Construction Numérique

Qualité, sécurité et gestion des équipements grâce à Novade

Mots clés : Lieux de travail

Afin d’automatiser les tâches répétitives et la gestion des données du chantier, la start-up Novade lance son appli Novade Track. Conçue pour être la plus simple possible, elle facilite la gestion des données pendant le chantier.

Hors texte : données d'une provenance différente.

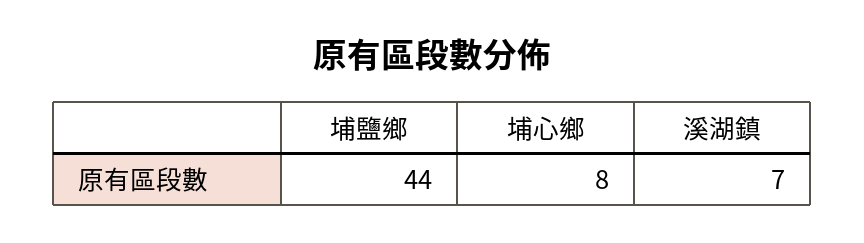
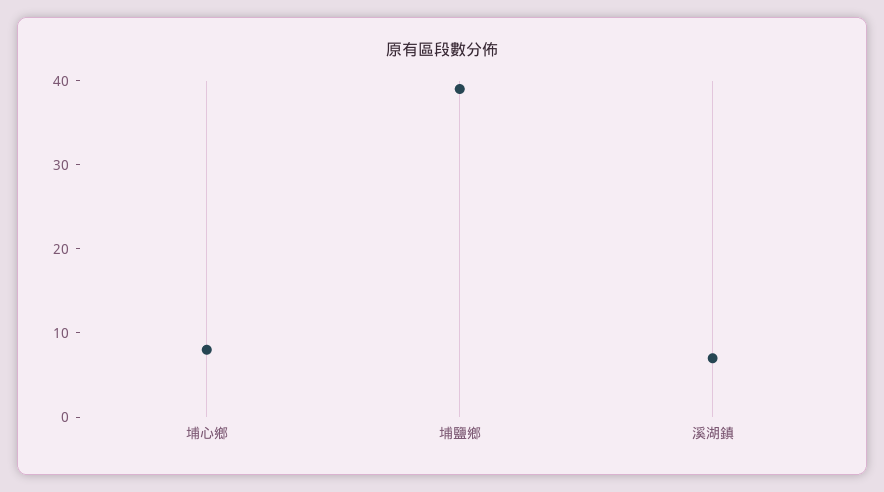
  {
-   "埔鹽鄉": 44,
+   "埔鹽鄉": 39,
    "埔心鄉": 8,
    "溪湖鎮": 7
  }

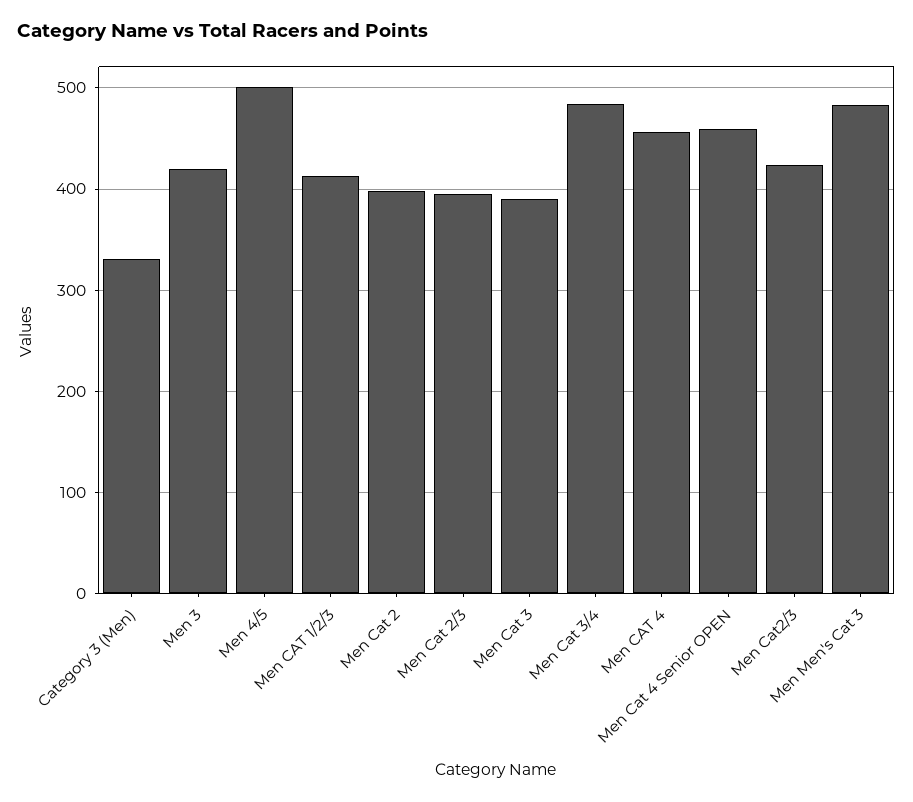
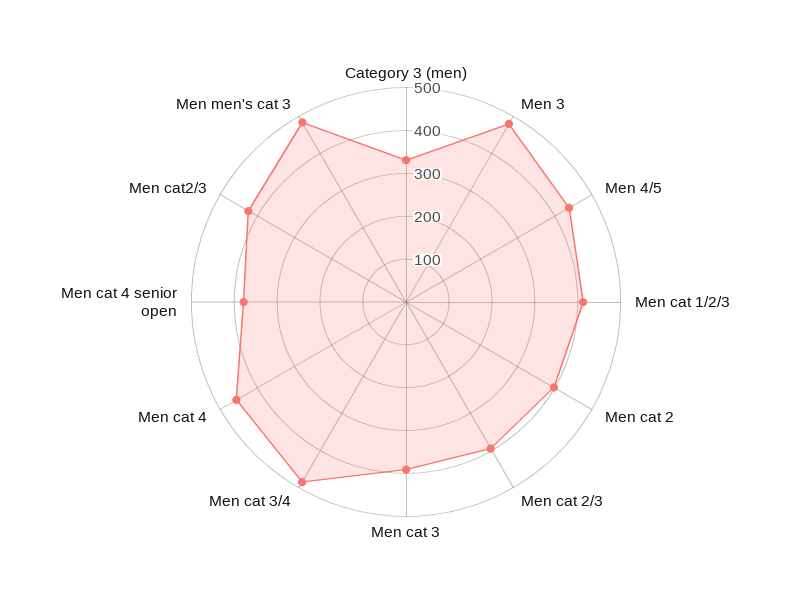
  {
    "Category 3 (Men)": 330,
-   "Men 3": 420,
+   "Men 3": 480,
-   "Men 4/5": 500,
+   "Men 4/5": 440,
    "Men CAT 1/2/3": 410,
    "Men Cat 2": 400,
    "Men Cat 2/3": 390,
    "Men Cat 3": 390,
    "Men Cat 3/4": 480,
    "Men CAT 4": 460,
-   "Men Cat 4 Senior OPEN": 460,
+   "Men Cat 4 Senior OPEN": 380,
    "Men Cat2/3": 420,
    "Men Men's Cat 3": 480
  }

Que font les entreprises générales sur le chantier ? « La plupart du temps, elles gèrent des informations et des données à l’aide de plans, d’appels téléphoniques, de fichiers Excel et d’email. Soit une énorme masse d’informations à gérer quotidiennement ! Or, il est aujourd’hui possible de numériser ces éléments et de les rendre disponibles grâce aux outils mobiles », estime Denis Branthonne, directeur général et fondateur de la start-up Novade. Basée à Singapour, la société a lancé son appli Novade Track en France en mai 2015. Le principe ? Gérer la qualité, la sécurité et les équipements sur le chantier via les smartphones et les tablettes.

 

Signalement des défauts par QCM

 

Pour la qualité par exemple, l’appli permet de noter les défauts dans le bâtiment avant la livraison puis de gérer les levées de réserves. « L’opérateur n’a pas besoin d’indiquer sa position sur un plan, mais indique le lieu à l’aide de la référence pré-paramétrée dans le système. Il dispose également d’un plan du bâtiment. En fonction du type de défaut et de son emplacement, il répond à des questionnaires à choix multiples pour indiquer par exemple un défaut de peinture au plafond ou un problème sur une prise électrique dans un mur », explique Francis Plégat, responsable des ventes pour l’Europe chez Novade. Il peut également prendre des photos pour étayer ses remarques. « Les photos en haute définition des téléphones sont automatiquement redimensionnées pour ne plus peser que 30 Ko au final. Il est ainsi possible de prendre 50 000 photos/projets », précise Francis Plégat.

 

7000 euros/an plus le paramétrage

 

L’appli est ainsi fidèle au leitmotiv de Denis Branthonne : « pour que cela fonctionne, tout doit être simple ». C’est la raison pour laquelle la mise au point de l’appli et ses développements futurs utilisent des vidéos des utilisateurs. « Lorsqu’il y a 1000 levées de réserves/jour comme c’est le cas sur certains bâtiments de grand standing à Singapour, mettre 15 ou 20 secondes par réserves fait une grande différence », constate-t-il. C’est aussi une raison pour laquelle le dirigeant mise sur les smartphones davantage que sur les tablettes. « Tous les compagnons ou presque sont équipés de ces téléphones et savent déjà s’en servir. Ce qui facilite l’acceptation de l’appli sur les chantiers. Autre point, l’appli fonctionne en mode hors-ligne. « Dans ce cas, les données sont stockées puis transmises dès que l’appareil est relié au réseau », indique Francis Plégat. L’ensemble est piloté grâce à une plateforme web installée dans le cloud. L’abonnement pour un projet de douze mois avec un nombre illimité d’utilisateurs représente 7000 euros, auxquels s’ajoutent entre 2000 et 5000 euros pour le paramétrage.